## Extrait du texte
***
Cette situation est d’autant plus incohérente dans l’enseignement supérieur, puisque selon la loi sur le handicap de février 2005, les établissements qui accueillent des étudiants handicapés doivent assurer « leur formation en mettant en œuvre les aménagements nécessaires à leur situation dans l'organisation, le déroulement et l'accompagnement de leurs études ». Comment peut-il en être ainsi alors que si peu d’entre eux sont habilités et que le gouvernement de leur facilite pas la tâche ?
Le 22 décembre, le gouvernement publiait un décret pour transposer la directive européenne autorisant les échanges transfrontaliers de livres adaptés, ratifiant ainsi le traité de Marrakech. Pourtant alerté par les associations d’aveugles et de bibliothécaires, il ne s’est pas saisi de l’occasion pour revoir la réglementation actuelle et faire en sorte que les bibliothèques publiques et universitaires disposent d’un environnement favorable pour fournir aux déficients visuels les mêmes services qu’à tout un chacun.
***
## Données présentées
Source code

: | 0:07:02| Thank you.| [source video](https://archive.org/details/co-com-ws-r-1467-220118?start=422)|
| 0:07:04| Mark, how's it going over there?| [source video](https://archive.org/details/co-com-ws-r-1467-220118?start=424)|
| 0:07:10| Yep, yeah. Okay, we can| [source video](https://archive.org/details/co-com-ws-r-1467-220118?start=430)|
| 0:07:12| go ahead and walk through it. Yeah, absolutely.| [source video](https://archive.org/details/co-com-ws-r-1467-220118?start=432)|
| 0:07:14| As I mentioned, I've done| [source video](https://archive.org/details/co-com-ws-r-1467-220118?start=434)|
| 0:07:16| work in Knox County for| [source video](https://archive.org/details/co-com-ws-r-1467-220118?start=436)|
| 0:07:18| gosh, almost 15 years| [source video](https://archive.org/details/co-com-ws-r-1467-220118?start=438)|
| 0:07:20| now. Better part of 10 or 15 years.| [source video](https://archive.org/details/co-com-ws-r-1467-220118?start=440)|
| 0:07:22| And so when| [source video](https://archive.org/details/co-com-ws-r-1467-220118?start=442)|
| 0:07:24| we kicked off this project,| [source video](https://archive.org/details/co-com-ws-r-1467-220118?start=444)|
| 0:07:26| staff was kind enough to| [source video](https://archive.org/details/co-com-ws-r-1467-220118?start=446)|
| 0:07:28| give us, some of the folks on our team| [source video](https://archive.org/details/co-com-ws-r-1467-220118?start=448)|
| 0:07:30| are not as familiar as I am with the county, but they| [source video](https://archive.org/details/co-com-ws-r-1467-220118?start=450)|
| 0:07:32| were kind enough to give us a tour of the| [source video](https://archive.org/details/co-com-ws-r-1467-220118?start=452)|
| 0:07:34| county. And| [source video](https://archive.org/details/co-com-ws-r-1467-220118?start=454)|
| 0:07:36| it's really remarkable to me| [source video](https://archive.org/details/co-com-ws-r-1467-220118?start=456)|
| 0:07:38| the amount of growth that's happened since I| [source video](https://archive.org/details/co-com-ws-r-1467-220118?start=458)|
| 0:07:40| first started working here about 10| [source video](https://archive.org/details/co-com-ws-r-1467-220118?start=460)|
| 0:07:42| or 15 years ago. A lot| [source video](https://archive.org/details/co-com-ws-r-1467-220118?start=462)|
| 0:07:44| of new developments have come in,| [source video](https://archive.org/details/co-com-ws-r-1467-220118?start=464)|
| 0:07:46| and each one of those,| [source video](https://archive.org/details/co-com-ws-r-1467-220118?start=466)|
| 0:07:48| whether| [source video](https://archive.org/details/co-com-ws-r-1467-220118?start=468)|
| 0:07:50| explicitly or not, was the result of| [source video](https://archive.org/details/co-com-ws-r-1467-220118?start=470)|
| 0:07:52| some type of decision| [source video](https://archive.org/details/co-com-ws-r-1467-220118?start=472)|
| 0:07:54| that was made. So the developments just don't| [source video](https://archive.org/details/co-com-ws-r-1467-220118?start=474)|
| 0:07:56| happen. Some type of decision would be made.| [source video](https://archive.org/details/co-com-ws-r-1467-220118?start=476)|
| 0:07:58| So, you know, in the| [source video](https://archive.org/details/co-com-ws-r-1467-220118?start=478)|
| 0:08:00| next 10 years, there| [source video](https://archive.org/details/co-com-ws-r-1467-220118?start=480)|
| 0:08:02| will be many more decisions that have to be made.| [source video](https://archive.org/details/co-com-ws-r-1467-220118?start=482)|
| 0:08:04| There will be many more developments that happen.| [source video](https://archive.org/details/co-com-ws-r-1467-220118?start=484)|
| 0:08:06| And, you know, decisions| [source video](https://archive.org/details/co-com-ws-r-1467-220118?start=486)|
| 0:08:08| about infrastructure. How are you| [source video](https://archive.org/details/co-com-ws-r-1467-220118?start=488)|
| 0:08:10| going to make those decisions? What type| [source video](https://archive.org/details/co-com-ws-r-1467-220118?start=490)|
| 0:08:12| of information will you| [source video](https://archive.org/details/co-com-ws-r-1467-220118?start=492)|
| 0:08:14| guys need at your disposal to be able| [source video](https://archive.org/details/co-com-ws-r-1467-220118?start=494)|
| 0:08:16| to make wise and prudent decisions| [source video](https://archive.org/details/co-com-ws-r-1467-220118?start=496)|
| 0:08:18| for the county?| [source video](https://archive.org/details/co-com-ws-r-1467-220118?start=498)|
***
## Tâches à réaliser
A - Recopiez fidèlement le passage de l'extrait sur les livres adaptés qui va de « Cette situation est » à « pas la tâche ? ».
B - Selon l'extrait sur les livres adaptés, pourquoi la situation est-elle d'autant plus incohérente dans l'enseignement supérieur ? Répondez en une à trois phrases.
C - Poursuivez l'extrait sur les livres adaptés à la suite de sa dernière phrase.
Les enregistrements n'ont aucun lien avec l'extrait sur les livres adaptés.

## Réponses aux tâches
A -
Cette situation est d’autant plus incohérente dans l’enseignement supérieur, puisque selon la loi sur le handicap de février 2005, les établissements qui accueillent des étudiants handicapés doivent assurer « leur formation en mettant en œuvre les aménagements nécessaires à leur situation dans l'organisation, le déroulement et l'accompagnement de leurs études ». Comment peut-il en être ainsi alors que si peu d’entre eux sont habilités et que le gouvernement de leur facilite pas la tâche ?

B - Selon la loi sur le handicap de février 2005, les établissements qui accueillent des étudiants handicapés doivent assurer leur formation en mettant en œuvre les aménagements nécessaires à leur situation dans l'organisation, le déroulement et l'accompagnement de leurs études. Or si peu d'entre eux sont habilités que cette obligation paraît difficile à remplir.

C -
Il est donc aujourd’hui urgent de mettre en œuvre une politique globale pour répondre aux enjeux de l’accès des aveugles et malvoyants au livre et à la lecture. Elle devra articuler convenablement édition numérique nativement accessible et édition adaptée pour que le pays qui a vu naître Louis Braille puisse enfin combler le retard accumulé depuis trop longtemps. Il doit être mis fin à une situation de pénurie qui reste injustifiable dans une des premières économies mondiales, tant les montants à investir restent minimes au regard des bénéfices en termes d’inclusion scolaire, professionnelle et culturelle.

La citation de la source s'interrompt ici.